# I have a few questions regarding FAU6



## MethidMan (Jul 22, 2013)

I'm planning on attending FAU6 along with my girlfriend. This'll be our first time attending a con so I have a couple of questions:

 What are the requirements for a badge? Can it just be a card-sized drawing with my name on it? Does it have to be laminated with a necklace? Or do I get one at the con?

I also live in Hackensack which is kinda close to the area (about a 35 minute drive). Is it required to book a room at the hotel or can I commute and save myself the hotel costs?

Is there anything else I should know as a first time con goer?


----------



## Teal (Jul 22, 2013)

Hotel rooms are not required, and there are two types of badges. The official kind you get for registering for the con that you have to wear and the second kind that are just fun little things to wear that you or someone else can make.


----------



## Hutch (Aug 1, 2013)

If you live that close I say just drive back and forth. Save money where you can. Why pay for a hotel when you live 30 minutes away?  
They will give you the con badge when you go pick it up from registration, but I'd you want a picture of your character self there will be plenty of people selling them in the dealers den. Just find someone who's style you like and commission them. They will all have examples of the different kinds you can get, just get them early and don't wait until the last day because they may be full up and not have anymore time to sell them. Shop around and look at everyone's. . Have fun!!


----------



## Trpdwarf (Aug 2, 2013)

One of the big things I tell to people who are first time going, is plan a budget and stick to it. It's tempting to blow all your money in the artists/dealer area but you need to make sure you have money for things like food. Now there are two places to eat in the center itself (the hotel). However if you don't mind driving 5-15 mins away from the place there are lots of wonderful places to eat in the area.
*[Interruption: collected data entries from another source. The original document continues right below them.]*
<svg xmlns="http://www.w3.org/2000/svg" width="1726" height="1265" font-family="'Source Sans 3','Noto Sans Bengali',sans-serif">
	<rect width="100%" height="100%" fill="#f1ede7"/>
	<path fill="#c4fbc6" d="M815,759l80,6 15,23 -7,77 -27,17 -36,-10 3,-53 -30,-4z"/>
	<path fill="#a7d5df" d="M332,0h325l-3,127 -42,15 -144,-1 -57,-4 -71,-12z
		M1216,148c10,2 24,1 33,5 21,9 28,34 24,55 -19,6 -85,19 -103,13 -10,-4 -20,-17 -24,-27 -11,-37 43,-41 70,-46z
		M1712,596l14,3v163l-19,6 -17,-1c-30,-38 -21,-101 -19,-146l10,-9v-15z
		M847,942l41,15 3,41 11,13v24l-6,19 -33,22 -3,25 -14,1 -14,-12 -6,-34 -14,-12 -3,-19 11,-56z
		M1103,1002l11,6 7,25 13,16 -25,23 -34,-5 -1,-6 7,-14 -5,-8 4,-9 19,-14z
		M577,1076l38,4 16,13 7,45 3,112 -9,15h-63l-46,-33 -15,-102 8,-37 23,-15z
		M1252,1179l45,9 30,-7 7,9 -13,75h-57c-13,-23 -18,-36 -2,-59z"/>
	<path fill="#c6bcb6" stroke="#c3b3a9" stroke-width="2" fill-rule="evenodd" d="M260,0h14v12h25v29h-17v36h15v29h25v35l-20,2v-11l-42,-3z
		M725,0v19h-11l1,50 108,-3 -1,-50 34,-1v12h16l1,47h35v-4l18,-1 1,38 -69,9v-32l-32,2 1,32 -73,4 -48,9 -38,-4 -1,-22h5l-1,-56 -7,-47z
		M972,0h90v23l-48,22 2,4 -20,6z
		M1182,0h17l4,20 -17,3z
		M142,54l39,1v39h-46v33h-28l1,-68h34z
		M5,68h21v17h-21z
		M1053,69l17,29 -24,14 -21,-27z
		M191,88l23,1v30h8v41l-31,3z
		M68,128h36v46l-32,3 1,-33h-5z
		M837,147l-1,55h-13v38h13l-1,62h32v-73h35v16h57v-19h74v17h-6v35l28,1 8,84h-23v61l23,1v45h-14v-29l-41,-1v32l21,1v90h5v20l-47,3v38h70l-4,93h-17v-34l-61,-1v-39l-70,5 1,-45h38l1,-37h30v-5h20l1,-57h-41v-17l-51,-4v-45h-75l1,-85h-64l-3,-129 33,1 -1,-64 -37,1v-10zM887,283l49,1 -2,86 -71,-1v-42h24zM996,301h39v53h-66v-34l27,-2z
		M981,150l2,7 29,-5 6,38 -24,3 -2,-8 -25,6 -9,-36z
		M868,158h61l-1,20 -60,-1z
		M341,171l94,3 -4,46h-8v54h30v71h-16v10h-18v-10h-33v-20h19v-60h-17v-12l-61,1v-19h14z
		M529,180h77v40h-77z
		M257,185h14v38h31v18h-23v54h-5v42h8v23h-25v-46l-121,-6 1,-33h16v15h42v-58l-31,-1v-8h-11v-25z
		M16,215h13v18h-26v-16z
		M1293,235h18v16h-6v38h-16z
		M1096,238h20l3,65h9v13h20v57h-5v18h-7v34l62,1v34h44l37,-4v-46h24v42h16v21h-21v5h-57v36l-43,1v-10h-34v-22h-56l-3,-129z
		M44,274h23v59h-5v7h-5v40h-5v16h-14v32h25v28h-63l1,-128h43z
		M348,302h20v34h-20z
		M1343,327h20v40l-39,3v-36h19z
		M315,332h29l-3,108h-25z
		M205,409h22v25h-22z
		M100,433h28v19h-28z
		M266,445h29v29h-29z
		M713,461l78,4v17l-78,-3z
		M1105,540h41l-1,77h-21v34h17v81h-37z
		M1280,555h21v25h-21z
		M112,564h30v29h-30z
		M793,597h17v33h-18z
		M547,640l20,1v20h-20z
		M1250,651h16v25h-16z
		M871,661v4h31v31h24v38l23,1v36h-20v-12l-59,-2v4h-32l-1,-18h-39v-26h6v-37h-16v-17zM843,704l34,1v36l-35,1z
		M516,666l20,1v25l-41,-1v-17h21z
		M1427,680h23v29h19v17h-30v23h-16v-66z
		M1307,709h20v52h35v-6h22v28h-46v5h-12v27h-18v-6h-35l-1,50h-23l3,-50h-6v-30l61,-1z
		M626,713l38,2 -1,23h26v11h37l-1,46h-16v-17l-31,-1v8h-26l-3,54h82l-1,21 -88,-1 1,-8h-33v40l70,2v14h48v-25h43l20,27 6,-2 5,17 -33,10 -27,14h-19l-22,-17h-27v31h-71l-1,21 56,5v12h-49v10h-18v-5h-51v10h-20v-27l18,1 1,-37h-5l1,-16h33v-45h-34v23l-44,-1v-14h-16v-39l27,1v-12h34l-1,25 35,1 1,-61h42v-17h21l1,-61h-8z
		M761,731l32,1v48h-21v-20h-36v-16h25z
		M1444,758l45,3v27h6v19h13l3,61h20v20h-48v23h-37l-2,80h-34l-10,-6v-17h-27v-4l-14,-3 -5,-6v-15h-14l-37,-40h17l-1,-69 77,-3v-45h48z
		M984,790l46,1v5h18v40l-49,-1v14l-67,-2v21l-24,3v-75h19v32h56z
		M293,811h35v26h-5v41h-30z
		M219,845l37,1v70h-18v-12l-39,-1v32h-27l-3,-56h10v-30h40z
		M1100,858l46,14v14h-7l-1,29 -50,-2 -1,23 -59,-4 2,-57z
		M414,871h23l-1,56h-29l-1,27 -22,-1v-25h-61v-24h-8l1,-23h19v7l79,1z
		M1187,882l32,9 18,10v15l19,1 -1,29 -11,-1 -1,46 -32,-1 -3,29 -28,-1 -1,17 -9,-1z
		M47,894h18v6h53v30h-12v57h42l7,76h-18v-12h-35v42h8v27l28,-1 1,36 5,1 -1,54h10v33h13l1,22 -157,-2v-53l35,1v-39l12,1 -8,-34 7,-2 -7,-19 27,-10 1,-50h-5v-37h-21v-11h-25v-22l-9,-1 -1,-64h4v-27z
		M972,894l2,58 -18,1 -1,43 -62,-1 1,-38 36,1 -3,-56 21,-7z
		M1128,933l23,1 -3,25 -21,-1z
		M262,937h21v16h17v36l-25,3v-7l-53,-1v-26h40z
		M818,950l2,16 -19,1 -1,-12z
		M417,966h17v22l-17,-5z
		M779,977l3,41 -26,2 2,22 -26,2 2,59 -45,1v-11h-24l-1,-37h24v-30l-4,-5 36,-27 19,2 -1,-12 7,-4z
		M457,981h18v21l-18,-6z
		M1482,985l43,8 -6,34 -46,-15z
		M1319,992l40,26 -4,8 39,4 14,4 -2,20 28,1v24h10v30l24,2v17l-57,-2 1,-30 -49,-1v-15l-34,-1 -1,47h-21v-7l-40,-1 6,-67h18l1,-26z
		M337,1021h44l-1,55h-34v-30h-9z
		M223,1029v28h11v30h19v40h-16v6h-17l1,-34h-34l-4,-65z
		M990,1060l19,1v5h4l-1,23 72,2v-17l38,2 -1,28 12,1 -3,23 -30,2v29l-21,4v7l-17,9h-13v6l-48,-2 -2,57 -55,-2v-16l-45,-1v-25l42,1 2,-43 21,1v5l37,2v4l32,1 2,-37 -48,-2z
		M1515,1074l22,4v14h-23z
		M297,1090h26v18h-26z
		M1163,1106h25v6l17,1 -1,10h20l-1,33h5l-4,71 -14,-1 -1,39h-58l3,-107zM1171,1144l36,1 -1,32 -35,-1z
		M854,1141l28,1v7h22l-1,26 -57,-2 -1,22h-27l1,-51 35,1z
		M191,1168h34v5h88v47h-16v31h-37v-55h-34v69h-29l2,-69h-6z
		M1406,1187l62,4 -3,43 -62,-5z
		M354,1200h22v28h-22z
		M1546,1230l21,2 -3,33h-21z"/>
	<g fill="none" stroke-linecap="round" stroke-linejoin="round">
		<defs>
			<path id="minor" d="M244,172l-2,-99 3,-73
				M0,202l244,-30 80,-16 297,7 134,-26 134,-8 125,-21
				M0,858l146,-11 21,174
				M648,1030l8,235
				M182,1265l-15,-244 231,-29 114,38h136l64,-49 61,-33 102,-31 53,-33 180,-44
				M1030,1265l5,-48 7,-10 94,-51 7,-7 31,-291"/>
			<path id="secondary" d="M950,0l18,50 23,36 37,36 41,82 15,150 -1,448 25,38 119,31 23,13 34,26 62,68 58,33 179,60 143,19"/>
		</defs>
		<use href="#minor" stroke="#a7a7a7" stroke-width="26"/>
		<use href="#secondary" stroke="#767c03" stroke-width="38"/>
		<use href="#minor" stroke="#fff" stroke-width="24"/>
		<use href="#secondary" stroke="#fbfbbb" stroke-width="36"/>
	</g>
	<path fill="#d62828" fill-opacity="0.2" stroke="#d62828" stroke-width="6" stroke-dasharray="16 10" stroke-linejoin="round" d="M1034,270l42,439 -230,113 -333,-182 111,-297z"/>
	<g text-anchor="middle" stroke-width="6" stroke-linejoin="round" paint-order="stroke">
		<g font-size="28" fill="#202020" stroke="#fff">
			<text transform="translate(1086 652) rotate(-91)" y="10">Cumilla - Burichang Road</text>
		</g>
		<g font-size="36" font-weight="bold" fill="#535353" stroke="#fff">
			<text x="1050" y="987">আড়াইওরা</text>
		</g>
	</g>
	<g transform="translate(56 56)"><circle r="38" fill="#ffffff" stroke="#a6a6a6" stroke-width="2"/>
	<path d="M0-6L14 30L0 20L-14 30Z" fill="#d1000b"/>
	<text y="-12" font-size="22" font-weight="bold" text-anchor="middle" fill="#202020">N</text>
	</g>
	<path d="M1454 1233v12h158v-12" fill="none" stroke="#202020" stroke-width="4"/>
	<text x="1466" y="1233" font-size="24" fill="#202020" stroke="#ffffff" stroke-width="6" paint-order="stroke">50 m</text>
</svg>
If you do commission anything make sure you get information on the artist. That means know the artists names name. If you go up to xyz and order something make sure you have contact information. It maybe a furry page, email, etc. If you want your work to be done early try to commission at the start of the con and not the end.


----------



## Flippy (Aug 13, 2013)

Trpdwarf said:


> However if you don't mind driving 5-15 mins away from the place there are lots of wonderful places to eat in the area.


 Noms you say? Do tell.


----------



## RailRide (Aug 15, 2013)

Trpdwarf said:


> . However if you *don't mind driving 5-15 mins away from the place* there are lots of wonderful places to eat in the area.
> 
> If you do commission anything make sure you get information on the artist. That means know the artists names name. If you go up to xyz and order something make sure you have contact information. It maybe a furry page, email, etc. If you want your work to be done early try to commission at the start of the con and not the end.





Flippy said:


> Noms you say? Do tell.



Emphasis mine, 'cause if you aren't car-equipped, the hotel is located within a vast corporate wasteland, with no sidewalks pointing toward any sort of area known to have eating establishments.

---PCJ


----------